I’m going to be in Fayetteville, Arkansas this weekend. I’m giving a keynote, “Seeking With Groans: Revival and Redemption in Walter Mosley’s RL’s Dream,” on Saturday afternoon at the University of Arkansas’s Annual GSE Conference. And I’m reading from Gravesend at 6:30 at Nightbird Books. Really pumped for this. Thanks to old pal Rachael Price for making it happen. If you’re nearby, it’d be swell to see you.

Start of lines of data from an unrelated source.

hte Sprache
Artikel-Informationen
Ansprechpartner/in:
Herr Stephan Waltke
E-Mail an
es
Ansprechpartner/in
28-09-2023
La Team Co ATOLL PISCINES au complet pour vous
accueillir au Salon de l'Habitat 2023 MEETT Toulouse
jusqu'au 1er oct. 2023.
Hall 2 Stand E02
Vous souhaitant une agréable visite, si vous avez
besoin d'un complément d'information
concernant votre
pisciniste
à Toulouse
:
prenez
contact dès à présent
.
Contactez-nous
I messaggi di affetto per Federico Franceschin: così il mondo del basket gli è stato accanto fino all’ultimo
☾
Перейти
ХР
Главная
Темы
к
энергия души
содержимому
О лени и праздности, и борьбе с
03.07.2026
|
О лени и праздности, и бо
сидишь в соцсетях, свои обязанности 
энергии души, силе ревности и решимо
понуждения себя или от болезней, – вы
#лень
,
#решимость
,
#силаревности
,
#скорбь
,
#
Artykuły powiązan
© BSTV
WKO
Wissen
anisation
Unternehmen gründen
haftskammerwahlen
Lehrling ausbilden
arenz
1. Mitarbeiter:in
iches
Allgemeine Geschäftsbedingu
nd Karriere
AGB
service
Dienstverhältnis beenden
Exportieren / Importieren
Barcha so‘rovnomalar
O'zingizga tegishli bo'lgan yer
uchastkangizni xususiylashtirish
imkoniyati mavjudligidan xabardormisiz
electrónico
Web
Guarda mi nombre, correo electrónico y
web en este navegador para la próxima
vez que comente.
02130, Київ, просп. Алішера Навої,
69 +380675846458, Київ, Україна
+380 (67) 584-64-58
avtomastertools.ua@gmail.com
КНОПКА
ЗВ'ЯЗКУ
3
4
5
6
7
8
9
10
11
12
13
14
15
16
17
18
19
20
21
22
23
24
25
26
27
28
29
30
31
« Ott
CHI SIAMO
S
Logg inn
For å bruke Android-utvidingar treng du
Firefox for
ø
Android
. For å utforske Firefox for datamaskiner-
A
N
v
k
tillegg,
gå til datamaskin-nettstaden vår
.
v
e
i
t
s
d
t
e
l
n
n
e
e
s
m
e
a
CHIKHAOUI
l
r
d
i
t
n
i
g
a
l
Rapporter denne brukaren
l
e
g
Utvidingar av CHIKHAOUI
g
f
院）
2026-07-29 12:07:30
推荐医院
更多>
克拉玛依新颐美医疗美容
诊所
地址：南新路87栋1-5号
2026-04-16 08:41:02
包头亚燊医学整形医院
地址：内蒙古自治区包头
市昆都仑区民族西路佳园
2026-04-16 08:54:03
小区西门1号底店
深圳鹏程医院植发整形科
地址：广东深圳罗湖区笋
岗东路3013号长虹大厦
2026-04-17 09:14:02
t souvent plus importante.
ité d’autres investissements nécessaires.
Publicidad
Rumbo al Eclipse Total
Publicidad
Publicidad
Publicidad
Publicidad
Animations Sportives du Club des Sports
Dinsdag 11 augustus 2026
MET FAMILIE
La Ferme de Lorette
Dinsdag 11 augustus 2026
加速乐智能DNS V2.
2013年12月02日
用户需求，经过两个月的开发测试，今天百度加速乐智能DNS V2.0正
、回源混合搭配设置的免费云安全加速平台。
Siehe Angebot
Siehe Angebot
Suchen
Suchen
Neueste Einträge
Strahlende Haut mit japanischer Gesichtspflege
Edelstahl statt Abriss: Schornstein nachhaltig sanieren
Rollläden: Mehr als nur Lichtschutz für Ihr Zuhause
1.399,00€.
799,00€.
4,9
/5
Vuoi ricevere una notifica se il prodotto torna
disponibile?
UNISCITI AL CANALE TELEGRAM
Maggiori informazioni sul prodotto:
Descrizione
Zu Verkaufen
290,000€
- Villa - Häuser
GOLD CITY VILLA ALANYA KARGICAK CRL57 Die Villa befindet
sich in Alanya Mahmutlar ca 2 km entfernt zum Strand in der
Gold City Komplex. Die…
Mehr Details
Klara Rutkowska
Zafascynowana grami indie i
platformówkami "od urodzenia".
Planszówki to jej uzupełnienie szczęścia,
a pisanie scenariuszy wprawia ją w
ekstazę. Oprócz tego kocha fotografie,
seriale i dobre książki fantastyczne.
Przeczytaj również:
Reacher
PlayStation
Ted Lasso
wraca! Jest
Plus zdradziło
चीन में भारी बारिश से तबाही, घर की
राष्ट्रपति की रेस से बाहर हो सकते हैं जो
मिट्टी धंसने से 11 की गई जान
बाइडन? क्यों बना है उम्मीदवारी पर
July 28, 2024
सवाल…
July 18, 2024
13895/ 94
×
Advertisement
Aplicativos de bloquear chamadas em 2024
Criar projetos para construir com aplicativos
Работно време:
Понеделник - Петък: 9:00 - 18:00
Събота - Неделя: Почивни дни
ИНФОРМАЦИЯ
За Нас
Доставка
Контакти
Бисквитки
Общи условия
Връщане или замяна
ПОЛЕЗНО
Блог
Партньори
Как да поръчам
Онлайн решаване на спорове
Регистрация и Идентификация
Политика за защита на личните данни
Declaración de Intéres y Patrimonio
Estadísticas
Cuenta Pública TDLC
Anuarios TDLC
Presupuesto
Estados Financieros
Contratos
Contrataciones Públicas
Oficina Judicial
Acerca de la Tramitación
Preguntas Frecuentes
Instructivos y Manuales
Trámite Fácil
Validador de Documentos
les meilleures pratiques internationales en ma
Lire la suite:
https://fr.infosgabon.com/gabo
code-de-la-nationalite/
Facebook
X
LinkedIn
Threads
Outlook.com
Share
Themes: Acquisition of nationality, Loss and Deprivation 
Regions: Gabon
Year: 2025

A few other things I’ve been meaning to post:
1. Here’s Gravesend in the window at Square Books. So fucking cool to see (and to have the best cover).
squarewindow

2. Here’s a noir bookmark the Oxford Public Library made up. Ha. Not sure how I wound up on this list but I’ll take the hell out of it.

librarybookmark

3. Bummed to miss AWP, especially the reading I was supposed to do at Left Bank Books with Scott McClanahan, Noah Cicero, Patrick Wensink, Stephen Graham Jones, J. David Osborne, and a bunch of other great writers. But it was nice to see this shot of David at the book fair pop up on Facebook over the weekend.

awp2

4. Also really swell to see a quote from my L.A. Review of Books review of Richard Lange’s Angel Baby on the cover of the forthcoming paperback edition.